Ahead of the 2014 World Cup and the 2016 Olympics, the sporting programmes are looking to build a social legacy intended to continue after the end of the mega events.
The initiatives are also increasing access to different sports, by disadvantaged communities, and promoting equality, tolerance and inclusiveness.
Governmental programmes, such as the ‘Escolinhas Esportivas Educacionais’ (Socio-sports schools) in the state of Mato Grosso do Sul, have made available a range of less popular sports free to disadvantaged children. These include karate, taekwondo and golf.
In addition, international sporting stars have visited some of these initiatives, often in the Brazilian slums locally known as ‘favelas’, and shown their support by giving workshops and lessons in their respective sports. The sporting stars include the US Olympic medallist Michael Phelps, the New Zealand rugby player Kieran Read and his fellow countryman and former All Blacks captain Sean Fitzpatrick.

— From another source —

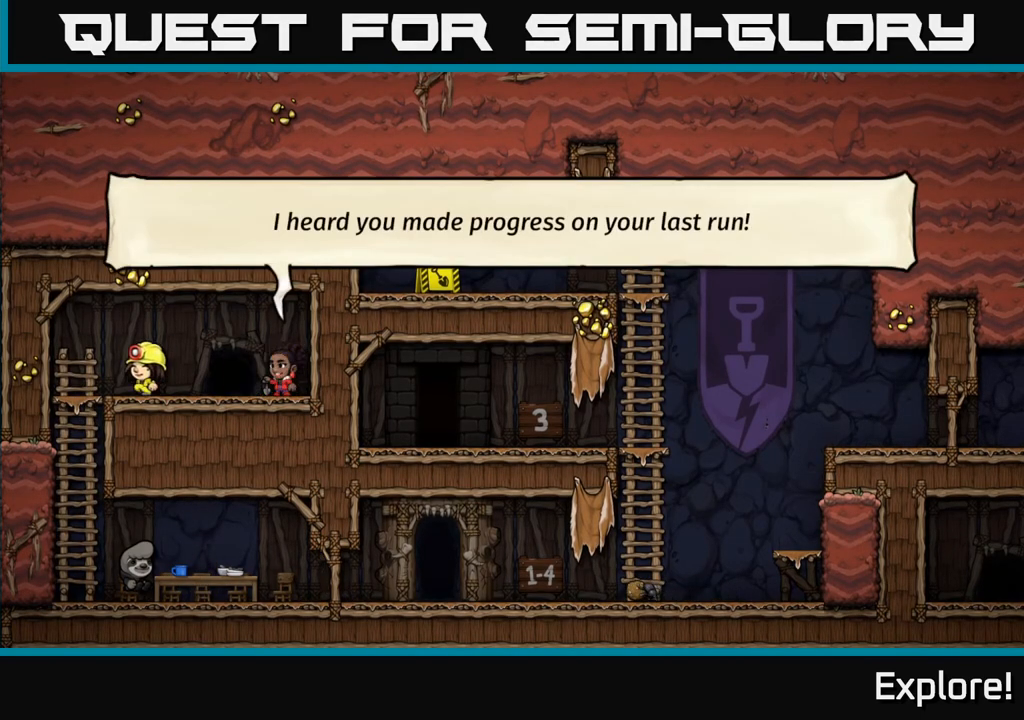
{"buttons": [], "left_stick": "center", "right_stick": "center", "events": [[183, "DPAD_DOWN", "down"], [200, "DPAD_LEFT", "up"], [250, "A", "down"], [333, "DPAD_DOWN", "up"], [367, "A", "up"]]}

“We are giving the underprivileged children that don’t get the opportunity to play sports, the chance to do it whether it will be rugby, cricket or football.” said Sean Fitzpatrick.

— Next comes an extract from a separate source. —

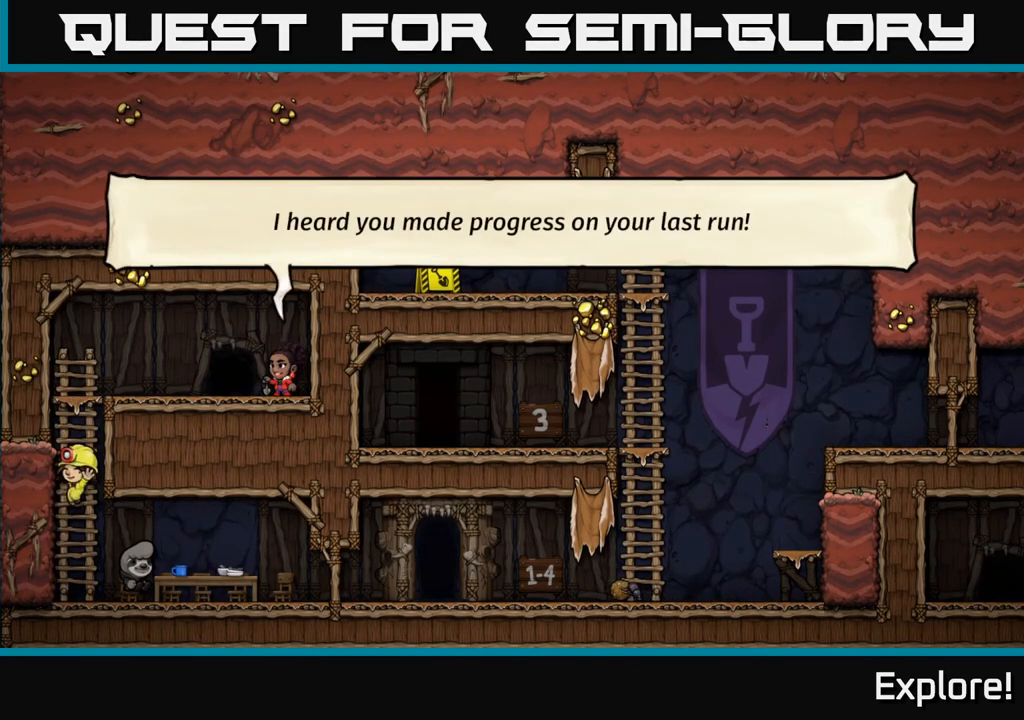
{"buttons": ["DPAD_RIGHT"], "left_stick": "center", "right_stick": "center", "events": [[83, "DPAD_RIGHT", "down"]]}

“If children enjoy it, it can change their lives by taking them out of the streets. Instead of doing naughty things, they’re doing good things,” he added.
A pool of future athletes
Using sport for inclusion is a common practice in the country that started when social problems such as the increase of the child mortality rate, violence and criminality, emerged in the Brazilian society. These programmes were intensified in the 80’s through the implementation of new public policies.
Recently, those programmes have increased in number by the forthcoming mega events.
Several of them are simultaneously being used to spot potential future athletes, mainly in the underprivileged communities.
Ygor Coelho from Jacarepaguá, Rio de Janeiro, is an example of an athlete that started in a social-sport programme.
The 16 year-old represented Brazil last November in the Badminton Junior World Championships, in Thailand.
Similarly, Ediela Matos, 17, and Miriam Souza, 15, have both represented Brazil internationally. Their sporting career in canoeing started after they joined the project ‘Remando para a Cidadania’ (Paddling for Citizenship).
Wellington Aires, coordinator of the canoeing project said:
“As we start to work [with these children], being more involved and enjoying it, we start to dream bigger and that only brings good things. Their achievements and performances in events are one of them.”
In football, the ‘Guerreiras Project’ (The Warriors Project), funded by a group of former football players of the Brazilian women’s National Team, artists and academics, uses the game as a tool to discuss Human Rights and gender equality.
The initiatives ‘Construindo Pontes com o Futebol’ (Building Soccer Bridges), “Futebol Minas Pela Paz” (Football in Minas for Peace) and Paraesportes (Parasports) are a few other examples of programmes that use football for the inclusion of underprivileged children and people with disabilities.
“Blind people, people on wheelchairs, we all have abilities and the barriers we face are demotivating. We need these projects to feel included because we want to be included”, said Erik Pereira, a dumb player of the Paraesports project.